If you let t be the transition probability matrix, this is the equation you’ll use to calculate future_value:

future_value <- t %*% value

Exercise 4: I’ve told you that future_value[1] = p0 * value[1] + p1 * value[2] + p2 * value[3]. What will future_value[2], future_value[3], and future_value[4] be?

Putting it all together

Exercise 5: In the while loop below, I work with 2 versions of value: value and value_update. I do this so that I can update it and then compare the two to check for convergence. Your job is to fill in the blanks to finish the while loop according to the rules above.

while (max(abs(value_next - value)) > .001) { # Continues until value and value_next converge
    value <- value_update
    future_value <- t %*% ___
    value_grow <- beta * ___
    value_harvest <- c(0, 1, 3, 6) + ___
    value_update <- pmax(___, ___)
  }

Exercise 6: Take p0 = 0.8, p1 = 0.1, and p2 = 0.1. Start with guesses for value and value_update like matrix(rep(0, 4), nrow = 4) and matrix(rep(1, 4), nrow = 4). The two matrices need to exist and they need to not be equal before the while loop above will begin doing the value iteration. Now use the while loop to find value.

Now you know how to use value iteration to find the value function! But how does the value function help you understand the optimal policy (whether you should grow or harvest in each state)?

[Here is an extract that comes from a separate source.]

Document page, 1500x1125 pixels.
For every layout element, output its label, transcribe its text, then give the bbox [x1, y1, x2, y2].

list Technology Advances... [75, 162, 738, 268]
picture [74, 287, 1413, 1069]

Here’s the answer: Recall that value_harvest is the value of being in each state, harvesting the lemons, and behaving optimally from then on out. And value_grow is the value of being in each state, growing the lemons, and then behaving optimally. So in each state where value_harvest > value_grow, you should harvest instead of grow the lemons.

Exercise 7: Continuing from exercise 6, find the optimal policy when p0 = 0.8, p1 = 0.1, and p2 = 0.1.